Sustained demand fuels resilient results at house builder
Persimmon has reported healthy demand with a robust forward sales position as it publishes its half year results for the six months ended 30 June 2022.
The York-based house builder achieved 6,652 new home completions in this period (H1 2021: 7,406) along with total group revenues of £1.69bn (H1 2021: £1.84bn) and pre-tax profits of £439.7m (H1 2021: £480.1m).
8,829 plots were brought into the business across 37 locations – a replacement rate of over 130%.
Dean Finch, group chief executive, said: “We are making important progress in quality, service, land investment opportunities and efficiencies to build an even stronger business, while continuing to deliver good financial returns.
“Demand for our homes has remained robust, with our average private sales rates for the period being c.1% ahead year on year.
“We have some exciting new sites coming into the business at industry-leading margins, with a land replacement rate for the period of over 130%.

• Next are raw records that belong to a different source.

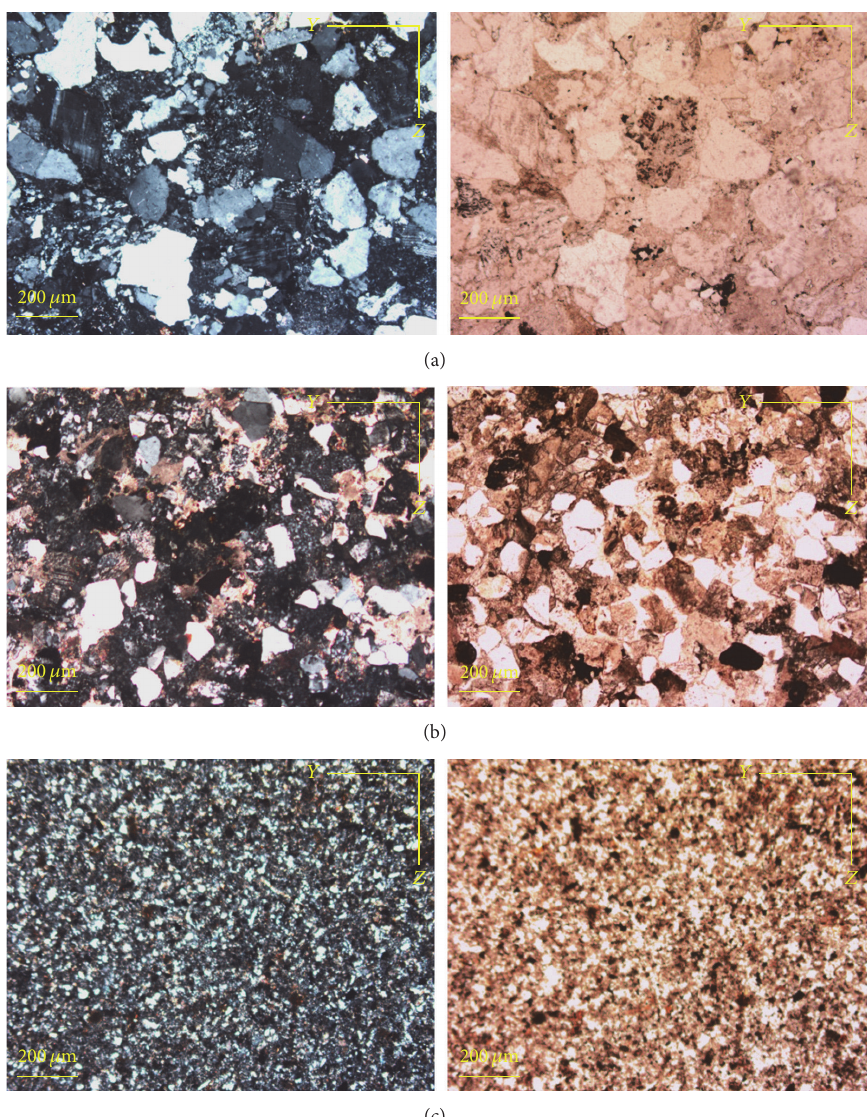
Figure 3: Microscopic images of thin sections and corresponding grain size distribution of the three types of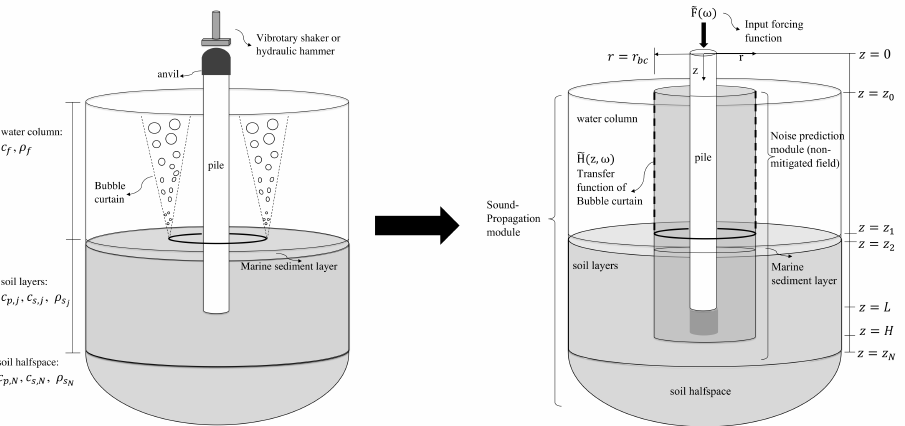
Figure 1. Schematic of the complete system ( left ) and the coupled model ( right ). c f is the sound speed and ρ f is the density of the water; c p , j and c s , j are the compressional and shear wave speeds, respectively; ρ s , j is the density of the soil with the index j = 1,2, ..., N specifying the soil layers and the bottom soil half-space; (cid:101) F ( ω ) is the forcing function; (cid:101) H ( z , ω ) is the transfer function of the air bubble curtain; r bc is the radial distance of the air bubble curtain; z 0 is the level of the sea surface; z 1 is the level of the seabed, z j is the bottom level of the ( j − 1 ) th soil layer ( j = 2,3,..., N ); L indicates the level of the bottom of pile tip; and H indicates the level of the rigid boundary applied in the sound generation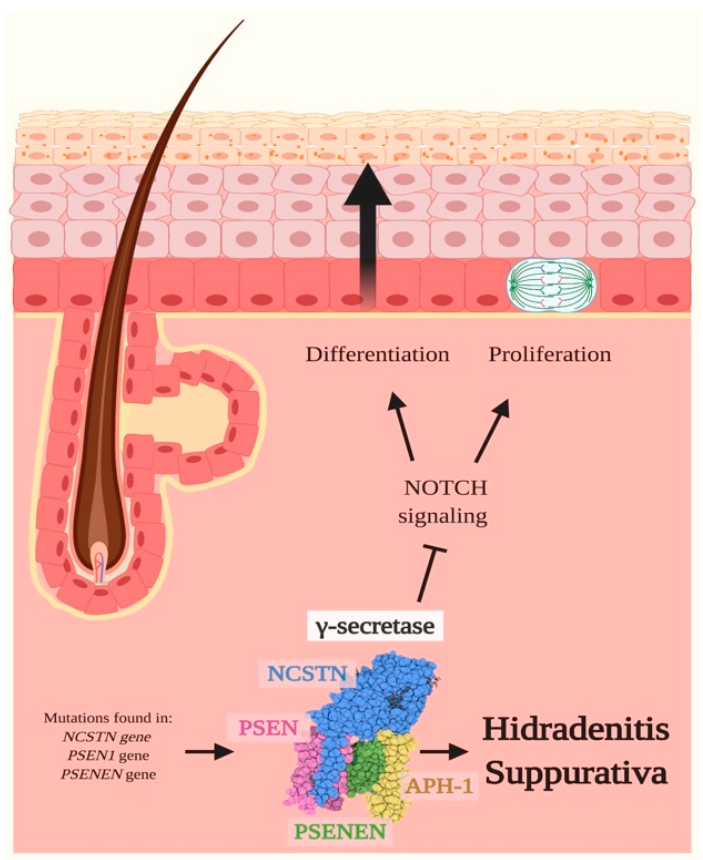
Figure 5. Hidradenitis Suppurativa and Notch signaling. Hidradenitis Suppurativa (HS) is a chronic inflammatory skin disease affecting the pilosebaceous unit, in which up to 35% of cases present a positive family history. These patients frequently carry mutations in NCSTN , PSEN1 and PSENEN genes, respectively encoding for nicastrin (NCSTN), presenilin 1 (PSEN) and presenilin enhancer 2 (PSENEN) (encoding for protein). These genes encode for three of the four subunits of the γ -secretase multiprotein complex, a transmembrane protease involved in the cleavage of Notch receptors, and their haploinsufficiency results in the dysfunction of the complex. As a consequence, the γ -secretase is not able to cleave and activate Notch receptors and therefore induces an impairment of Notch signaling, ultimately resulting in augmented levels of epidermal cell proliferation and di ff erentiation. Therefore, alterations in Notch signaling might underlie, at least partially, the initial steps of HS onset, which includes infundibular hyperkeratosis and hyperplasia of follicular epithelium that anticipate the follicular occlusion and disruption. Pointed arrows ( → ) define the induction of the indicated process or associated function, while the truncated arrow (T) designates the inhibition of the described process.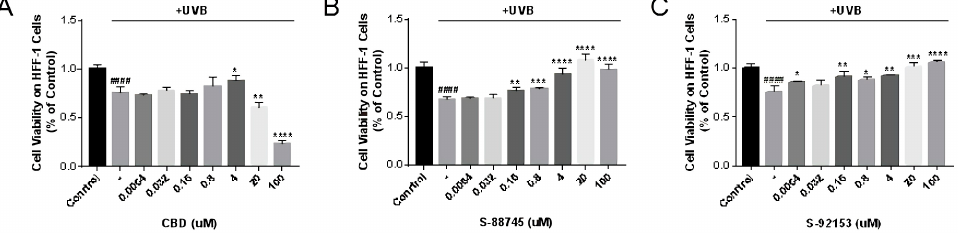
Figure 9. Cell viability of ( A ) CBD and its derivatives, ( B ) S-88745 and ( C ) S-92153, on HFF-1 cells. HFF-1 cells were treated with cannabidiol, S-88745 or S-92153 for 4 h, then UV intensity of 70 mW/cm was irradiated for 5 min. Following another 20 h, MTT assay was carried out to detect the cell viability. The experiments were repeated three times. Each bar illustrates the average ± standard deviation (SD) counted from three experiments. p < 0.05 was considered statistically significant.* p < 0.05 compared to the UV − treated group; ** p < 0.01 compared to the UV − treated group; *** p < 0.001 compared to the UV − treated group; **** p < 0.0001 compared to the UV − treated group; #### p < 0.0001 compared to the control group .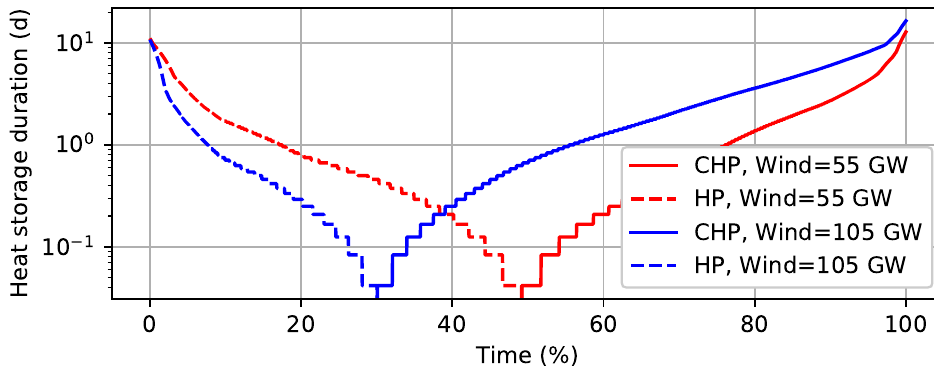
Figure 7. Duration curves of the time since the last moment the CHP was competitive. (Steps are due to hourly time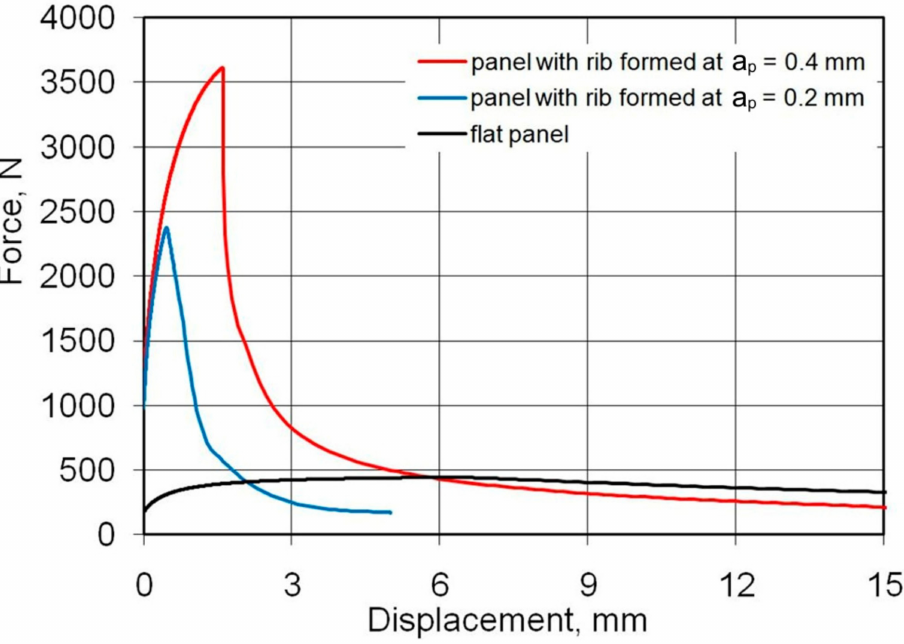
Figure 9. Load-displacement curves of the panels fabricated from 0.4-mm-thick EN AW-2024-T3 Alclad panels subjected to compression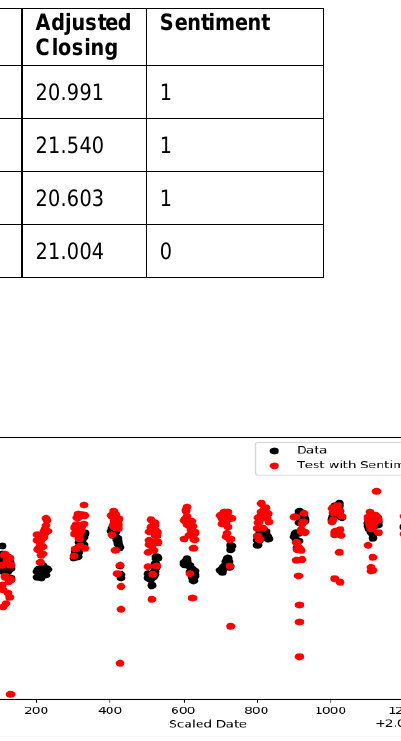
Table 8. Final table to be used as input in prediction algorithm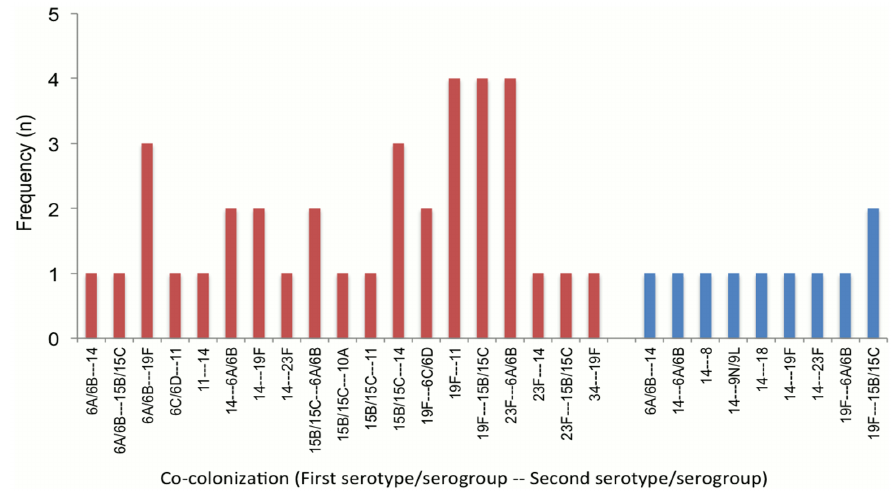
Figure 5. Distribution of co-colonization of multiple serotypes of pneumococcus. In ARI cases (red) co-colonization was detected in 36 samples out of 194 lytA positive samples (18.5%), while in healthy children (blue) it was detected in 10 samples out of 140 (7.1%) lytA positive samples. The odds ratio, adjusted for age, sex and daycare, was 2.92 (95%CI 1.27–6.71; P=0.012). The serotypes/serogroups were positioned first and second according to their bacterial load.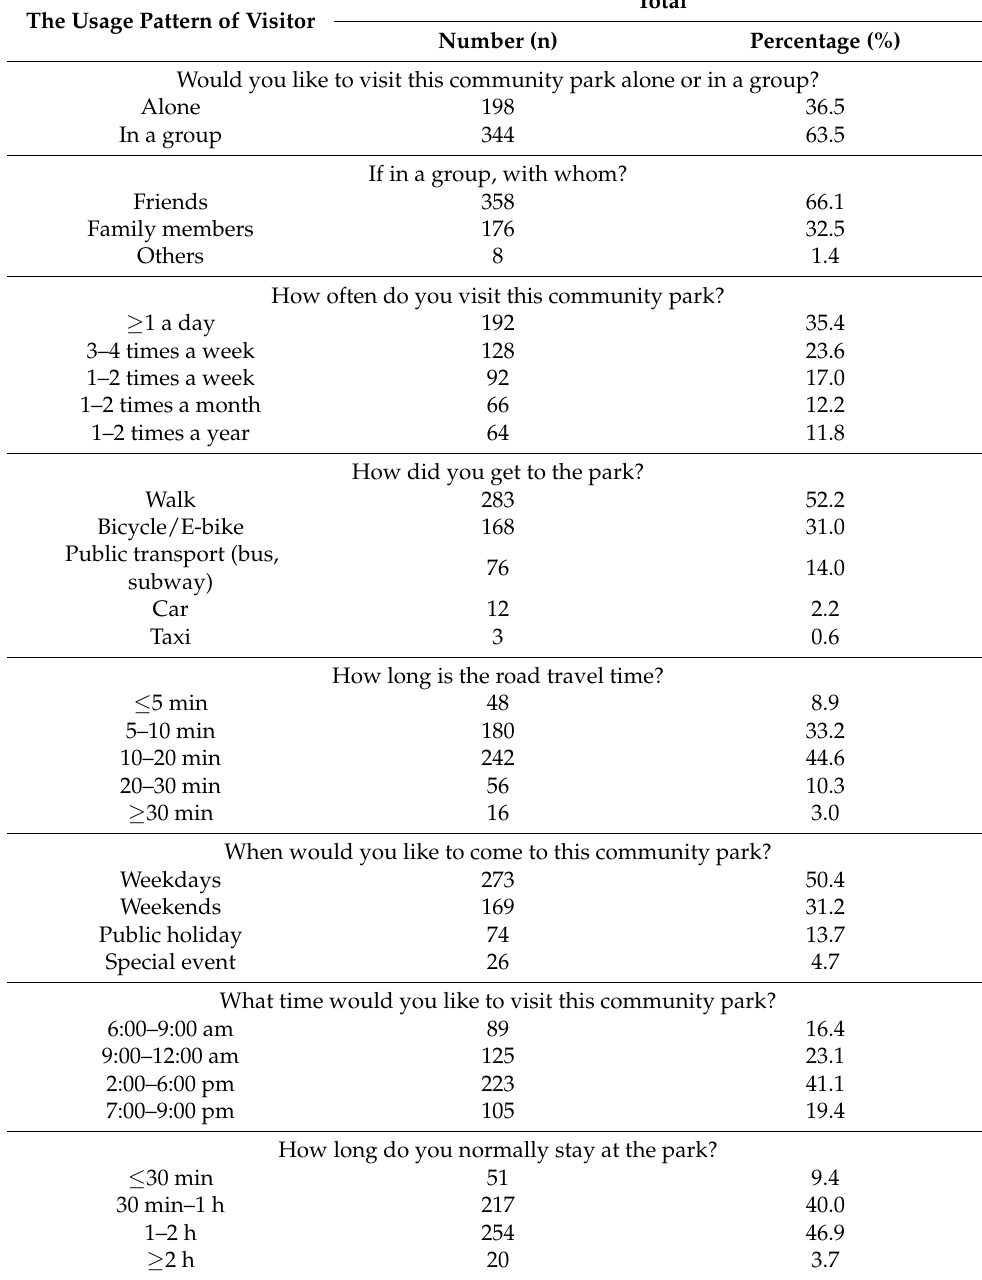
Table 3. Analysis of visitor usage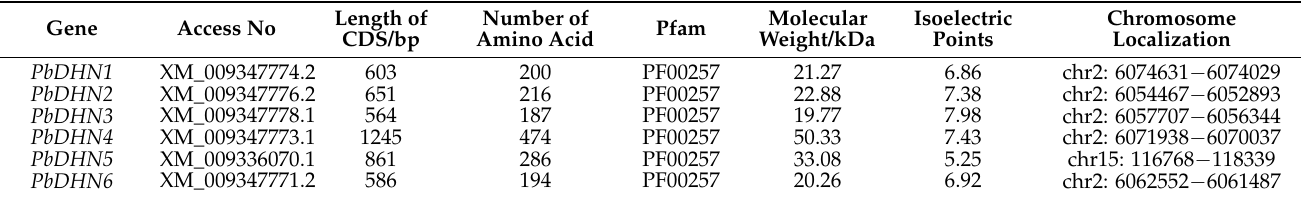
Table 3. Characteristics analysis of PbDHNs .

“Expanded production in our own brick, tile and timber frame factories, is further enhancing our supply resilience and cost efficiency, enabling us to re-iterate our guidance of 14,500 – 15,000 legal completions for the full year.”
Persimmon says its build rates improved by about 10% compared with pre-Covid levels, adding that it has a healthy forward order book worth £2.32bn.
Commenting on the start to the second half, the business notes its average private sales rate for the first seven weeks is 11% down year-on-year against a strong comparator as it returns to a more normal seasonal pattern. This figure is up 8% on 2019 being the most recent, more typical trading year.
Persimmon says it is well aware of the potential impact of further interest rate raises as well as of the broader economic problems set out by the Governor of the Bank of England, alongside wider industry challenges including the withdrawal of Help to Buy.
However, it adds that the the longer-term fundamentals of the UK housing market remain strong.